(Beginning of Extracted material)

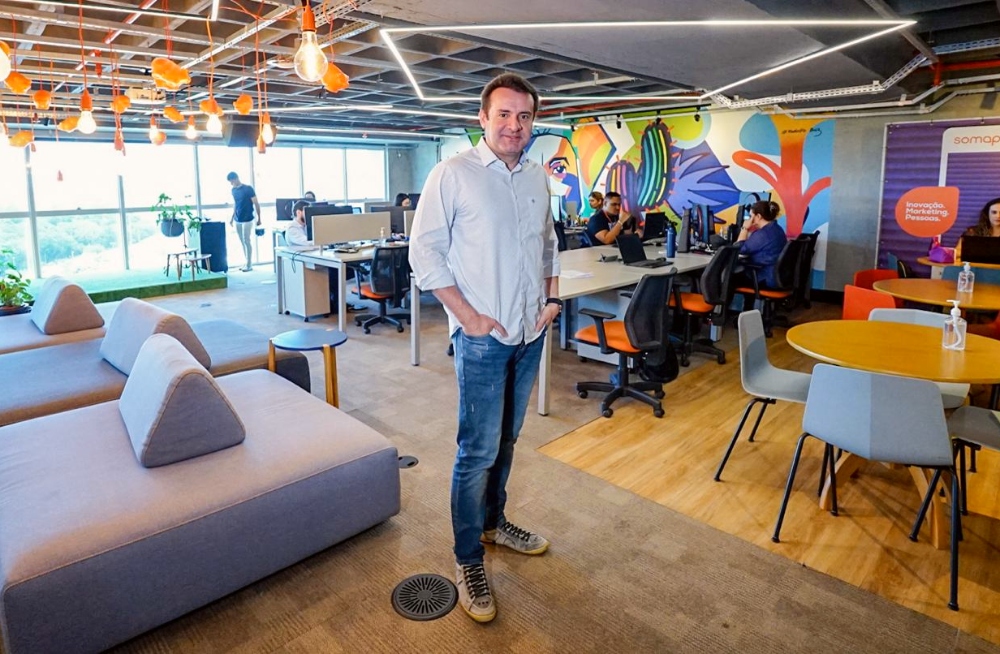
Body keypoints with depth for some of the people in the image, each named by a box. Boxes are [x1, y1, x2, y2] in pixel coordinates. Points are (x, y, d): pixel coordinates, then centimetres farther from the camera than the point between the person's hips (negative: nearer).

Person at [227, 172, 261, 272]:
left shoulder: (248, 188, -10)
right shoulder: (233, 190, 9)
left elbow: (256, 204, -9)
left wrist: (259, 218, -11)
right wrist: (232, 217, 19)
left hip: (247, 219, -6)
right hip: (237, 220, 6)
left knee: (247, 241, -6)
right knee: (242, 241, 8)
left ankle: (249, 265, -1)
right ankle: (247, 263, 16)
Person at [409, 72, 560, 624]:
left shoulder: (537, 177, 9)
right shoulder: (453, 174, -9)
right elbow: (424, 252, -11)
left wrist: (552, 297, 8)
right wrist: (467, 315, -15)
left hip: (530, 333, 6)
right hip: (482, 337, -6)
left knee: (506, 440, 18)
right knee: (478, 450, -1)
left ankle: (493, 522, 37)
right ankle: (467, 559, 16)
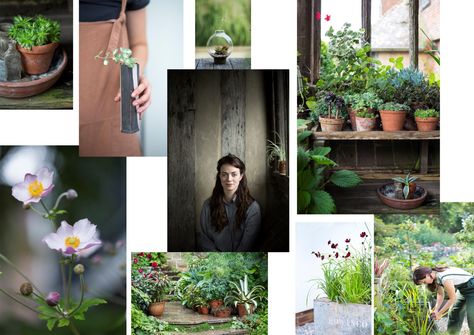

(End of Extracted material)

Your task is to set down exactly the lines that run from the line holding "left hip: (247, 219, -6)" through the close of the entries, including both ends. Pictures stay out.

left hip: (247, 219, -6)
right hip: (237, 220, 6)
left knee: (247, 241, -6)
right knee: (242, 241, 8)
left ankle: (249, 265, -1)
right ankle: (247, 263, 16)
Person at [409, 72, 560, 624]:
left shoulder: (537, 177, 9)
right shoulder: (453, 174, -9)
right elbow: (424, 252, -11)
left wrist: (552, 297, 8)
right wrist: (467, 315, -15)
left hip: (530, 333, 6)
right hip: (482, 337, -6)
left knee: (506, 440, 18)
right knee: (478, 450, -1)
left ankle: (493, 522, 37)
right ankle: (467, 559, 16)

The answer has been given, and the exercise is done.